Twenty-sixteen started off with a bang: no less than five top-ten contenders appeared in January, and four of them survived to make the list. (Data and Goliath was edged out by a similar book.). These appear in the order of my reading them.
1. How I Killed Pluto and Why It Had it Coming, Mike Brown (Science)
That book would have made this list just for the title, but here astronomer Mike Brown -- the man whose discovers of Kuiper Belt objects put Pluto into a new perspective, demoting it from the planetary society -- not only delivers a personal history of the discoveries, but demonstrates how the science is done.
2. Picking Up: On the Streets and Behind the Trucks with the Sanitation Workers of New York City, Robin Nagle
Journalist follows and interviews sanitation workers in New York City, throwing light onto the constant work required to keep the Big Apple from drowning in an ocean of Starbucks cups and hamburger wrappers -- or from being completely paralyzed by snow in the winter!
3. Future Crimes: Everything is Connected, Everyone is Vulnerable, and What We Can Do About It, Marc Goodman
What a book this was: pick your terror: data collection, credit card breaches, compromised items on home networks turning against their owners, war...it was an all-round eye-opener.
4. Ain't My America: The Long, Noble History of Antiwar Conservatism, Bill Kauffman (Politics)
Here Bill Kauffman remembers the good old days, when opposing war and meddling abroad was the default American attitude.
5. The Moon is a Harsh Mistress, Robert Heinlein (Science Fiction)
The American revolution in space, but an even more ambitious one!
6. All Other Nights, Dara Horn (Historical Fiction)
Civil War historical fiction + mystery + unrequited devotion + Jewish communities of the South.
7. Brideshead Revisited, Evelyn Waugh (English Literature)
A sentimental novel about the passing of Old England before the Great War, and of a love higher than romance.
8. Sphere, Michael Crichton (Science Fiction)
Sci-fi meets horror in the depths of the ocean, where no light reaches and where sits a mystery: a ship from the far future, evidently built by humans.
9. All the Shah's Men, Stephen Kinzer (History/Geopolitics)
The history of night in 1956, when the United States began its first steps into becoming a noxious imperial power in the middle east.

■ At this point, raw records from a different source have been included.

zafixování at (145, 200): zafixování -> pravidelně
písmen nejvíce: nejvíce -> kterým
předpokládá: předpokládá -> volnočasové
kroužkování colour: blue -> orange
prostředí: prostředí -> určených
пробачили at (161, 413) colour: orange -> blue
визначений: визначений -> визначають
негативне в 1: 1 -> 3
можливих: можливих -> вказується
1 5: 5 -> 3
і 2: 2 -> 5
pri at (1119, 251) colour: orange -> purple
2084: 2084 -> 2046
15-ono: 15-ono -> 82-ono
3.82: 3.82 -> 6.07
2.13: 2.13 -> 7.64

It has yet to escape the Chinese finger trap of middle-east intervention, as one bit of manipulation leads to unforeseen consequences that are manipulated away to create unforeseen consequences that have to be manipulated away but create unforseen...*sigh*
10. The Porch and the Cross, Kevin Vost
Very accessible introduction to the Stoics, with generous quoting from not only the big two, but Seneca and Musonius Rufus as well.